Oh my gosh, every single one of my cats has multiple collars all with matching tags. Nito has the most, he is my fashionable little diva boy. He looks so proud and handsome when I bust out something new for him!


----------



## Beckie210789 (May 9, 2011)

I used to keep collars on my cats until Kodak came along. He's an anti-collar cat, He pulls his own off, and all of the others as well.


----------



## Hitomi (Nov 15, 2010)

As promised a pic of Boo in his girly glitter flower collar(either pink or blue so I choose pink).


----------



## konstargirl (Feb 4, 2011)

^Aw! That looks like blue. lol


----------



## Hitomi (Nov 15, 2010)

lol I meant blue!I was half asleep when I wrote that!But I do have a pink collar for him somewhere.


----------



## heavyharmonies (Jul 20, 2009)

Hitomi said:


> As promised a pic of Boo in his girly glitter flower collar(either pink or blue so I choose pink).



Why did you steal my Tweetie? :love2

None of my 5 have collars. They're indoor only and are all microchipped.


----------



## Hitomi (Nov 15, 2010)

heavyharmonies said:


> Why did you steal my Tweetie? :love2
> 
> None of my 5 have collars. They're indoor only and are all microchipped.
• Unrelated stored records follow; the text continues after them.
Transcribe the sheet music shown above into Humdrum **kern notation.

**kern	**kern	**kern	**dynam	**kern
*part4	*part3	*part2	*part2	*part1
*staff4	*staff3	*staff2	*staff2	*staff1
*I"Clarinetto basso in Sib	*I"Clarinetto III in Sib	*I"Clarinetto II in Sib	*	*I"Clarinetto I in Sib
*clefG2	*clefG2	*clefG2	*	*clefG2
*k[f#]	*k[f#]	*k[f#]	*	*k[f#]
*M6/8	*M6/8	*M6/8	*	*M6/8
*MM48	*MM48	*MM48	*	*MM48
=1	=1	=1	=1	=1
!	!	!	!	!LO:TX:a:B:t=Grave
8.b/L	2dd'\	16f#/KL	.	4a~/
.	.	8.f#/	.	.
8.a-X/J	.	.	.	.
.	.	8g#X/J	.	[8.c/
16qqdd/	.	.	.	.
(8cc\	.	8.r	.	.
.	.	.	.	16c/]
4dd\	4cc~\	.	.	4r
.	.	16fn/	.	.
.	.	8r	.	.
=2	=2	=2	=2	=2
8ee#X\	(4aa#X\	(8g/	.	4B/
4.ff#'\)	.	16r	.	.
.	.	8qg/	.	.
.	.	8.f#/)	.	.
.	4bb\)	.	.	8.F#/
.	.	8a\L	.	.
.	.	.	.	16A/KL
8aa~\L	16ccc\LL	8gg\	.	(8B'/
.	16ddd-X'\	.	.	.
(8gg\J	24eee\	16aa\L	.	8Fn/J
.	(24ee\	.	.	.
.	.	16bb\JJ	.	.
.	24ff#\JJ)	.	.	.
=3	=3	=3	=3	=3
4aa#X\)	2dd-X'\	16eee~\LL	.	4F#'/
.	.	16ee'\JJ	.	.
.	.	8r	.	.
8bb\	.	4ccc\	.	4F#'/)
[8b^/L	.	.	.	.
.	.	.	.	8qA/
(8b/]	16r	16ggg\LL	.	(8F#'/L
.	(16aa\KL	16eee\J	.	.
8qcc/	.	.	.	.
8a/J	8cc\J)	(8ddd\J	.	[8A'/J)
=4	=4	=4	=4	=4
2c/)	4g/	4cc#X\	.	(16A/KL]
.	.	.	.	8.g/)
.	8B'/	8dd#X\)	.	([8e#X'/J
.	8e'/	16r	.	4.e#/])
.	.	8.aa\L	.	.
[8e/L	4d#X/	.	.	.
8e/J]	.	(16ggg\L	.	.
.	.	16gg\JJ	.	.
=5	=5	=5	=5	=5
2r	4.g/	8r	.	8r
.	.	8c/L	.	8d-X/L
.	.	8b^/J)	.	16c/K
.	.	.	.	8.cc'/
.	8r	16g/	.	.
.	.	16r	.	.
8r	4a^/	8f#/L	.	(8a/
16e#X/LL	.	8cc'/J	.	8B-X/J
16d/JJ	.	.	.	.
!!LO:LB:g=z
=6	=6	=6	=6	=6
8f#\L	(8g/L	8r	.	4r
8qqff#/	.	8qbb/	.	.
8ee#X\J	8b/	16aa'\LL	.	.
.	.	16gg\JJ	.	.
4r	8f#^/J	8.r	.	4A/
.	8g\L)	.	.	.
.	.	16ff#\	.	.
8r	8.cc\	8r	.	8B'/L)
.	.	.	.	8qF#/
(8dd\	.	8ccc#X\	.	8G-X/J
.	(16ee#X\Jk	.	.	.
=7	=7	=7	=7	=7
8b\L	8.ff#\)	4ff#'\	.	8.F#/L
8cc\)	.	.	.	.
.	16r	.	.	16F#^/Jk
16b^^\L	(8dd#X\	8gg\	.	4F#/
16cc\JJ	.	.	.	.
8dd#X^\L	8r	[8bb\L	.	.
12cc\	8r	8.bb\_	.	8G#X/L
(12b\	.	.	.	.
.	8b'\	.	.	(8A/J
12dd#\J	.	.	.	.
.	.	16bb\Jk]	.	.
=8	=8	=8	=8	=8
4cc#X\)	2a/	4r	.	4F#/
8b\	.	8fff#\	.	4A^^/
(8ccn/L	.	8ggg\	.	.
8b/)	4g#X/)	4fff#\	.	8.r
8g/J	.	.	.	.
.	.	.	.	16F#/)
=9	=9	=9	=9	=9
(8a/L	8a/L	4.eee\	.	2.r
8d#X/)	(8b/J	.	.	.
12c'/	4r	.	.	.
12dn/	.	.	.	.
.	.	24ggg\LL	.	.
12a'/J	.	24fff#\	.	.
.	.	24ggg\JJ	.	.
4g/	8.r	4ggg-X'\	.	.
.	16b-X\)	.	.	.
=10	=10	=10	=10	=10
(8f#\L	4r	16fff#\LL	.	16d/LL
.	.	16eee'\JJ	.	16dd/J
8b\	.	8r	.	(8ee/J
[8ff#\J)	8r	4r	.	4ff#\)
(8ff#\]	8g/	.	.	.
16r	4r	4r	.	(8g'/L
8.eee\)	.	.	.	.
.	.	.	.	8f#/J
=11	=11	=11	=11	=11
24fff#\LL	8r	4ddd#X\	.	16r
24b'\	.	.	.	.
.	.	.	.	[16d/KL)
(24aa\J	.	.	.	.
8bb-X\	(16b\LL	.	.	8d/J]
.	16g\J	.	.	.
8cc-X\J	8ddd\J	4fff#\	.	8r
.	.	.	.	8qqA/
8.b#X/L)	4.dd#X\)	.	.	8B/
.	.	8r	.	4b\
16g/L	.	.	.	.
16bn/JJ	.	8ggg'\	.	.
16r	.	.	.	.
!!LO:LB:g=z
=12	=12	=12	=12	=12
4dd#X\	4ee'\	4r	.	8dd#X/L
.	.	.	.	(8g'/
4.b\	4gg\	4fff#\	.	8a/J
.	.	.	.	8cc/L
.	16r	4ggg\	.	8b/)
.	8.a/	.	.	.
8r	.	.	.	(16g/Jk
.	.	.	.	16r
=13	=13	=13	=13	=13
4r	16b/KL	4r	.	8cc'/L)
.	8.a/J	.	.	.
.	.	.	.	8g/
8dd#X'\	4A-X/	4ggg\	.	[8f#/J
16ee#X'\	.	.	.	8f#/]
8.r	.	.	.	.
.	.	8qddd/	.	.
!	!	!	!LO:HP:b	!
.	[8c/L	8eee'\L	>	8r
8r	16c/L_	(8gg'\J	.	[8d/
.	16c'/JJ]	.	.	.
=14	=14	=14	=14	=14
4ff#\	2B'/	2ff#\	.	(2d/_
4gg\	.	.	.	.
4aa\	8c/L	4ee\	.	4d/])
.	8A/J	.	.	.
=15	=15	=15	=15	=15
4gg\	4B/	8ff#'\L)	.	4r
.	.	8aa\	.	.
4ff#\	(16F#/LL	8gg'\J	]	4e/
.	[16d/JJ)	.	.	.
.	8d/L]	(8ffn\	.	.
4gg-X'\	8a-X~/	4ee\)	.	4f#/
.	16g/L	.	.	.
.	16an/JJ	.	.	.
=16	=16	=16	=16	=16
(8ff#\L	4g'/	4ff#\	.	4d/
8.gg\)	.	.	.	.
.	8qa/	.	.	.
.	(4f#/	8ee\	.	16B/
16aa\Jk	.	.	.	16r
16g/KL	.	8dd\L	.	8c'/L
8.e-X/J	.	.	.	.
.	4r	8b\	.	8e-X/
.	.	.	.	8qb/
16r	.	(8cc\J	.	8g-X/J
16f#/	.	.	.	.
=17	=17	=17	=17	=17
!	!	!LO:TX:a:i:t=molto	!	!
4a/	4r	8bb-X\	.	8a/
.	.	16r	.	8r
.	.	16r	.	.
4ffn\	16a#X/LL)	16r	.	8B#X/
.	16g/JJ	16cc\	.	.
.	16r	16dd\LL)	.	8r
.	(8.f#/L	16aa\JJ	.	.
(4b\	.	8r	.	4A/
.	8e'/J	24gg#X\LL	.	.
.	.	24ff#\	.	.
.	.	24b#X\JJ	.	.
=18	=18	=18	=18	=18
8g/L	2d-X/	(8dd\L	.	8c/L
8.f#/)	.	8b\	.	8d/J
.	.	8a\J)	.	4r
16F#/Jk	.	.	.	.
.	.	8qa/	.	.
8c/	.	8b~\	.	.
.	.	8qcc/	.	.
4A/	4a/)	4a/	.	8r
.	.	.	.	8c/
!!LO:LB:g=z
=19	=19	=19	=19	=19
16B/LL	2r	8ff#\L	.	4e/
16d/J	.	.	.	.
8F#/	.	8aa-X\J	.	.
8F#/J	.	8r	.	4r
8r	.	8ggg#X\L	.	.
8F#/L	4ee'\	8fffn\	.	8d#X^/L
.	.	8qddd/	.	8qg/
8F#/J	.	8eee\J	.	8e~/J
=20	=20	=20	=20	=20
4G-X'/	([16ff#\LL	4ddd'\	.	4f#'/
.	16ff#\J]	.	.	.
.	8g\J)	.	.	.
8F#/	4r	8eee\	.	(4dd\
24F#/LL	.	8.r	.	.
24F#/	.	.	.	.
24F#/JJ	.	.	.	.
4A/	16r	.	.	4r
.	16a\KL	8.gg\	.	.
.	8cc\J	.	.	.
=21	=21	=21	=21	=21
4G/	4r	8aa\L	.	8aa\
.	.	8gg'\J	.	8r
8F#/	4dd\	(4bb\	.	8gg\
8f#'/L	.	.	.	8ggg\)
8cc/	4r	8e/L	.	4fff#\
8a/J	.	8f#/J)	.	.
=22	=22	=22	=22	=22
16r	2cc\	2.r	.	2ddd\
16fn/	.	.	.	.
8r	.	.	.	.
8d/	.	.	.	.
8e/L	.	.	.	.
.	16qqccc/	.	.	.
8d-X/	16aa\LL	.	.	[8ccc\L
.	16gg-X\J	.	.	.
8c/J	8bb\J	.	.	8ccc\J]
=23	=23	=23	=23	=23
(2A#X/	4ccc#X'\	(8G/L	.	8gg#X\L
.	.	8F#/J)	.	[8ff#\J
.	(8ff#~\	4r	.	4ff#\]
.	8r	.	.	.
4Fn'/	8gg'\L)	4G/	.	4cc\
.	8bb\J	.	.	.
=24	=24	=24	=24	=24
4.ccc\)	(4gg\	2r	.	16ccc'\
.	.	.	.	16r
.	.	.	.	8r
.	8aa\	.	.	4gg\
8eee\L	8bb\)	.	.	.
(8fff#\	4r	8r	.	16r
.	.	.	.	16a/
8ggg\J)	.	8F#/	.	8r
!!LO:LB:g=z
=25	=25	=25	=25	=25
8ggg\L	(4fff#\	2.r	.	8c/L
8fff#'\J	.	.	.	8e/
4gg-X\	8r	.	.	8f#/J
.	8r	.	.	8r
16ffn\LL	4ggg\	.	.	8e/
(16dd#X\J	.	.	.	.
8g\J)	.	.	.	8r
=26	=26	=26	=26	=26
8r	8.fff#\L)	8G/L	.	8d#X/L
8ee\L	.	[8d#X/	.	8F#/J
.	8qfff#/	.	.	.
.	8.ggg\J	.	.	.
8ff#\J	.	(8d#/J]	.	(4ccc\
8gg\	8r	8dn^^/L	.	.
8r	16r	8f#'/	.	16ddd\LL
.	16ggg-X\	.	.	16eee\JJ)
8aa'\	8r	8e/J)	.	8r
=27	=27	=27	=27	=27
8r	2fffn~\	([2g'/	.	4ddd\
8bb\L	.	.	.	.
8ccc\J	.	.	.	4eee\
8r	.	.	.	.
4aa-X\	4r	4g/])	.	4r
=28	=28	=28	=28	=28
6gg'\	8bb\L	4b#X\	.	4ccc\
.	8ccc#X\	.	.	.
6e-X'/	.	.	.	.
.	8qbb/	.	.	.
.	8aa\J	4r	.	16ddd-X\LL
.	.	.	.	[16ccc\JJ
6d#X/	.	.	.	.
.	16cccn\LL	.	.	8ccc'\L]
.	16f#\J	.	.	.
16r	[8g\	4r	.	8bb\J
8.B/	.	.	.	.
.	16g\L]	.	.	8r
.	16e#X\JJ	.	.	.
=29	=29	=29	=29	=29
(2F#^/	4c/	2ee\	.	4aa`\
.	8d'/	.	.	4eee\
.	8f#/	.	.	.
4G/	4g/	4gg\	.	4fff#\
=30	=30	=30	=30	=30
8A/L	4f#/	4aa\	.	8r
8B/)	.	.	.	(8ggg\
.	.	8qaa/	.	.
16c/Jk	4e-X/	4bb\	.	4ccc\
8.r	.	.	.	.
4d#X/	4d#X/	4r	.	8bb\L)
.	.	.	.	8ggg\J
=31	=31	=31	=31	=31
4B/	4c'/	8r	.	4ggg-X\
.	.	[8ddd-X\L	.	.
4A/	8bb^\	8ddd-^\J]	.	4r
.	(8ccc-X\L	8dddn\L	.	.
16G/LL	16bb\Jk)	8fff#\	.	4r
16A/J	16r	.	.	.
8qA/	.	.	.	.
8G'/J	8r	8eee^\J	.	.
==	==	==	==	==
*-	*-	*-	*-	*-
Tweetie?That's Taboo or Boo for short.


----------



## champagne1962 (May 21, 2011)

None of mine have collars either. One would wear it but the other will eat your face if you try to put one on (we know this because we tried when we first got her).


----------



## OctoberinMaine (Sep 12, 2006)

Murphy doesn't have one either. He's indoor-only and microchipped, so I figure the very small risk of him getting out and needing a collar for identification is too small to make him wear it. I always feel good that I can offer him that -- no tight collar like he had at the SPCA.


----------



## konstargirl (Feb 4, 2011)

^I can't imagine Murphy with a collar. lol I don't think he will look right on one, although he's a very handsome cat. I bet he was cute kitten too. lol


----------



## KittieLover (May 2, 2011)

Hmmm. It just might be irritating her neck, moving around.
Catty's collar is lost, it's somewhere. And I can't find it!
I'll just keep looking


----------



## marie73 (Jul 12, 2006)

Cleo had a collar when she adopted me. First thing I did after getting her chipped was take it off. She still had a "collar indentation" more than a year later. None of my girls have collars. 

Strangely, though, I love the look of collars on other cats.


----------